Re: Proposal: Incremental Backup - Mailing list pgsql-hackers

From Claudio Freire
Subject Re: Proposal: Incremental Backup
Date
Msg-id CAGTBQpaeruUJuu7_+N5bjqtFejFEYYqBtdejwDT1jway5msnRQ@mail.gmail.com
Whole thread Raw
In response to Re: Proposal: Incremental Backup  (Simon Riggs <simon@2ndquadrant.com>)
Responses Re: Proposal: Incremental Backup
List pgsql-hackers
On Tue, Aug 5, 2014 at 3:23 PM, Simon Riggs <simon@2ndquadrant.com> wrote:
> On 4 August 2014 19:30, Claudio Freire <klaussfreire@gmail.com> wrote:
>> On Mon, Aug 4, 2014 at 5:15 AM, Gabriele Bartolini
>> <gabriele.bartolini@2ndquadrant.it> wrote:
>>>    I really like the proposal of working on a block level incremental
>>> backup feature and the idea of considering LSN. However, I'd suggest
>>> to see block level as a second step and a goal to keep in mind while
>>> working on the first step. I believe that file-level incremental
>>> backup will bring a lot of benefits to our community and users anyway.
>>
>> Thing is, I don't see how the LSN method is that much harder than an
>> on-disk bitmap. In-memory bitmap IMO is just a recipe for disaster.
>>
>> Keeping a last-updated-LSN for each segment (or group of blocks) is
>> just as easy as keeping a bitmap, and far more flexible and robust.
>>
>> The complexity and cost of safely keeping the map up-to-date is what's
>> in question here, but as was pointed before, there's no really safe
>> alternative. Nor modification times nor checksums (nor in-memory
>> bitmaps IMV) are really safe enough for backups, so you really want to
>> use something like the LSN. It's extra work, but opens up a world of
>> possibilities.
>
> OK, some comments on all of this.
>
> * Wikipedia thinks the style of backup envisaged should be called "Incremental"
> https://en.wikipedia.org/wiki/Differential_backup
>
> * Base backups are worthless without WAL right up to the *last* LSN
> seen during the backup, which is why pg_stop_backup() returns an LSN.
> This is the LSN that is the effective viewpoint of the whole base
> backup. So if we wish to get all changes since the last backup, we
> must re-quote this LSN. (Or put another way - file level LSNs don't
> make sense - we just need one LSN for the whole backup).
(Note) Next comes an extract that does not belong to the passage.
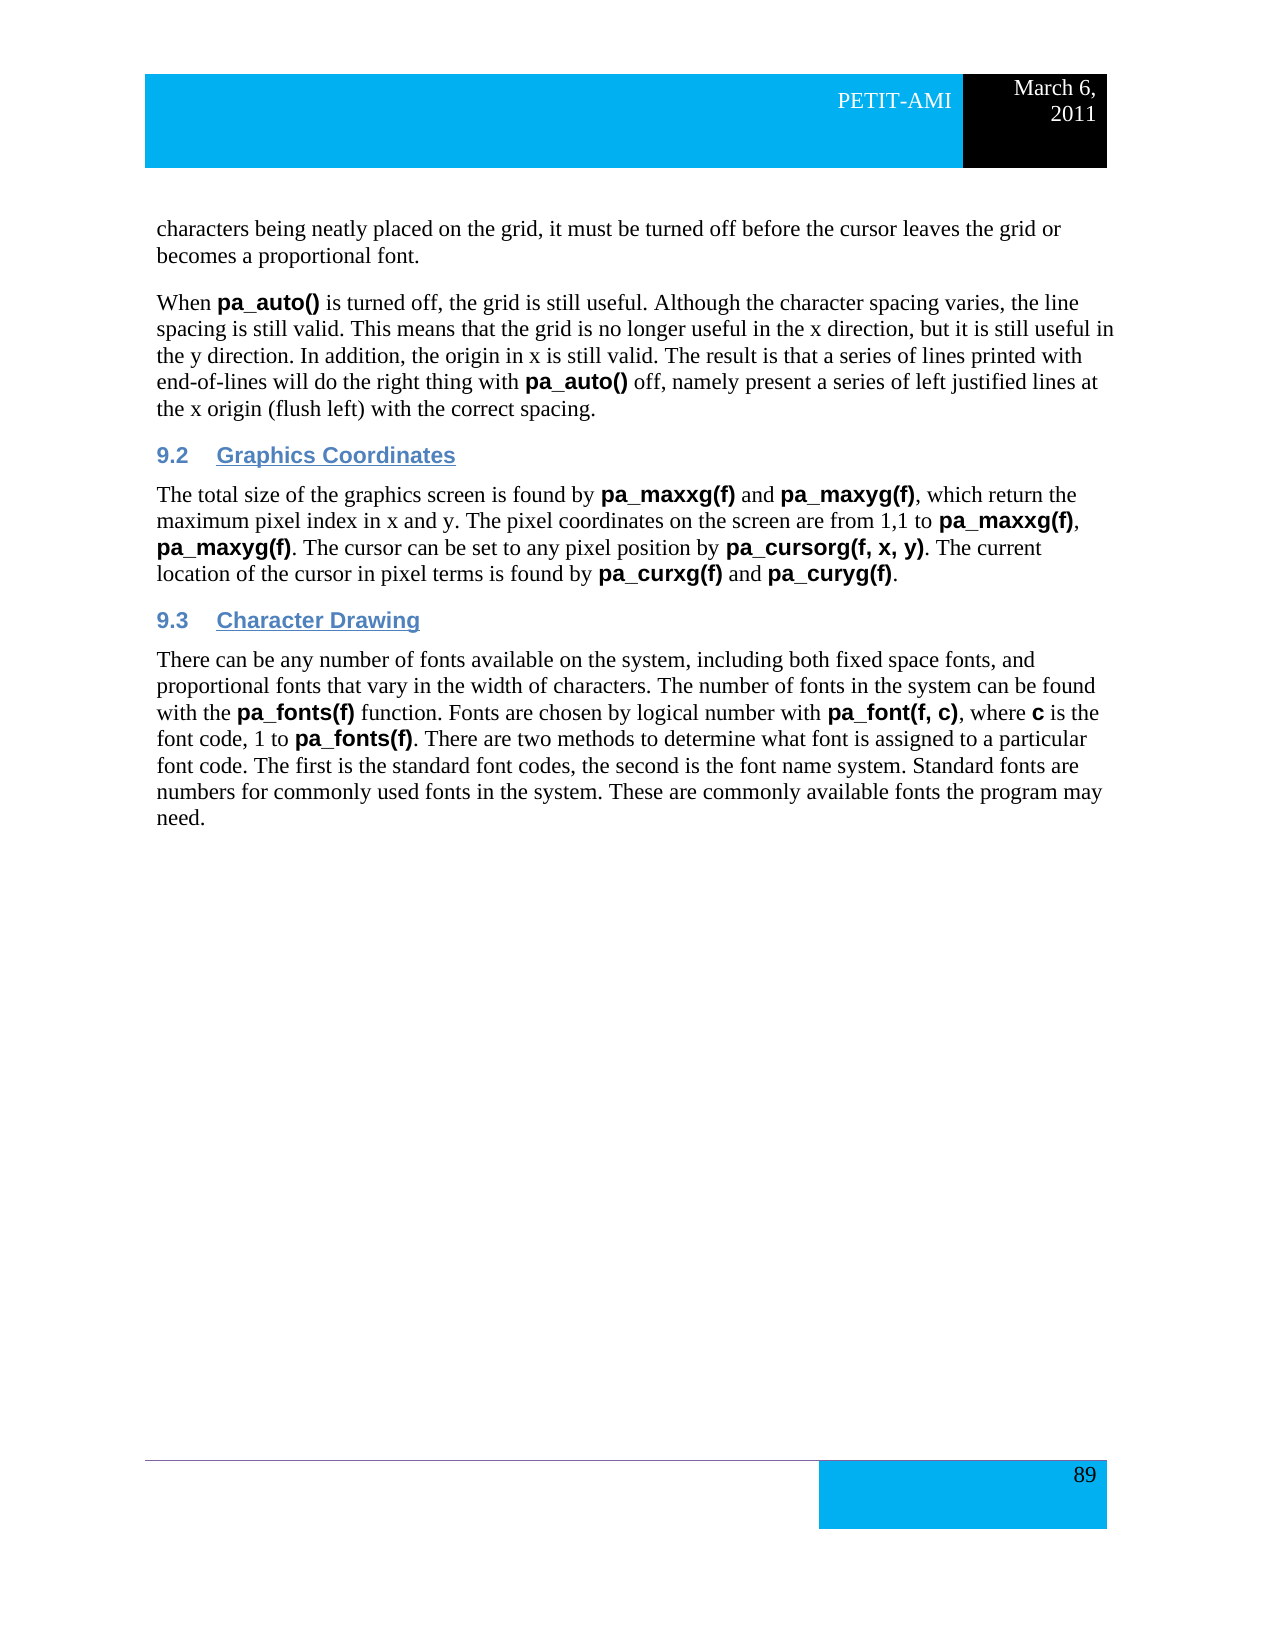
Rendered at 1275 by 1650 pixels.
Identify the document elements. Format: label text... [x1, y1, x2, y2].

File-level LSNs are an optimization. When you want to backup all files
modified since the last base or incremental backup (yes, you need the
previous backup label at least), you check the file-level LSN range.
That tells you which "changesets" touched that file, so you know
whether to process it or not.

Block-level LSNs (or, rather, block-segment-level) are just a
refinement of that.

> * When we take an incremental backup we need the WAL from the backup
> start LSN through to the backup stop LSN. We do not need the WAL
> between the last backup stop LSN and the new incremental start LSN.
> That is a huge amount of WAL in many cases and we'd like to avoid
> that, I would imagine. (So the space savings aren't just the delta
> from the main data files, we should also look at WAL savings).
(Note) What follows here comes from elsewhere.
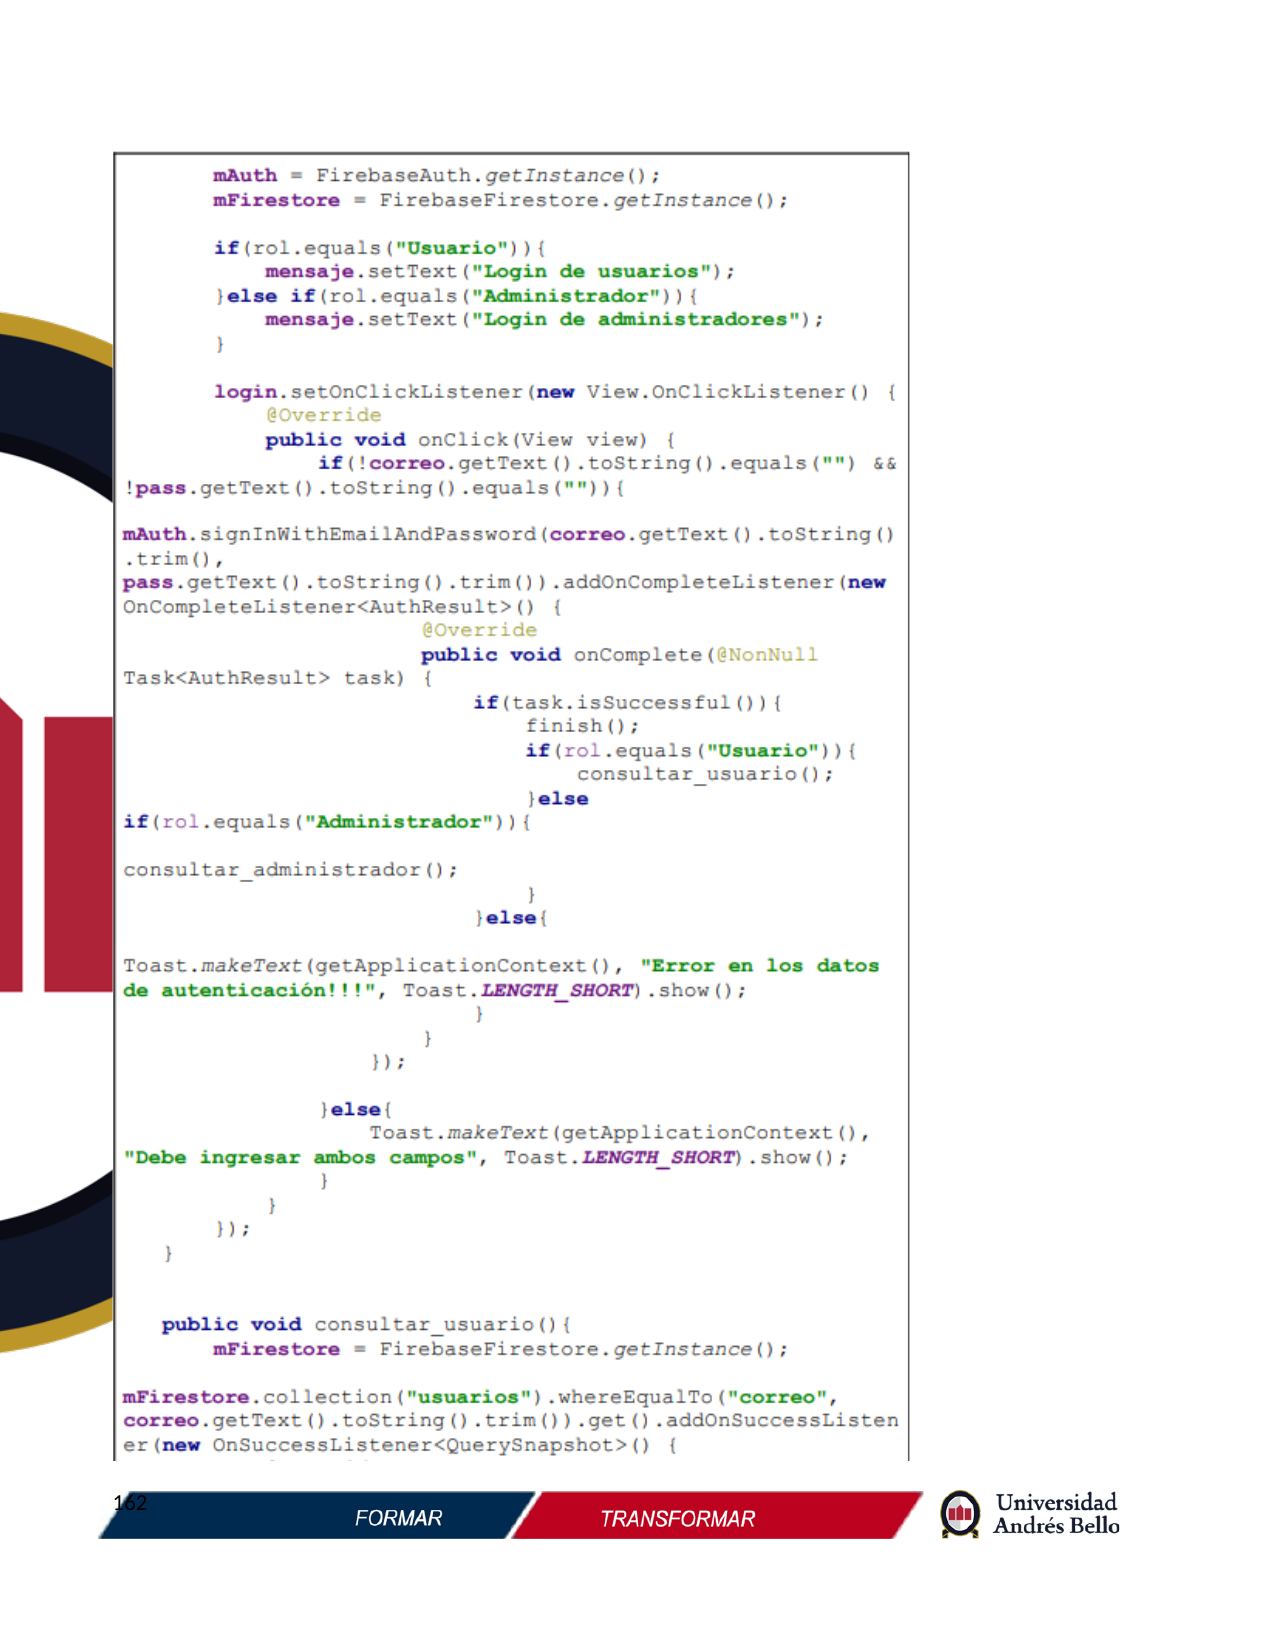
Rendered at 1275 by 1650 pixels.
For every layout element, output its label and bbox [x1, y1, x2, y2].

picture [97, 1489, 1120, 1539]
picture [0, 150, 910, 1461]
Yes, probably something along the lines of removing redundant FPW and
stuff like that.

> * For me, file based incremental is a useful and robust feature.
> Block-level incremental is possible, but requires either significant
> persistent metadata (1 MB per GB file) or access to the original
> backup. One important objective here is to make sure we do NOT have to
> re-read the last backup when taking the next backup; this helps us to
> optimize the storage costs for backups. Plus, block-level recovery
> requires us to have a program that correctly re-writes data into the
> correct locations in a file, which seems likely to be a slow and bug
> ridden process to me. Nice, safe, solid file-level incremental backup
> first please. Fancy, bug prone, block-level stuff much later.

Ok. You could do incremental first without any kind of optimization,
then file-level optimization by keeping a file-level LSN range, and
then extend that to block-segment-level LSN ranges. That sounds like a
plan to me.

But, I don't see how you'd do the one without optimization without
reading the previous backup for comparing deltas. Remember checksums
are deemed not trustworthy, not just by me, so that (which was the
original proposition) doesn't work.

> * If we don't want/have file checksums, then we don't need a profile
> file and using just the LSN seems fine. I don't think we should
> specify that manually - the correct LSN is written to the backup_label
> file in a base backup and we should read it back from there.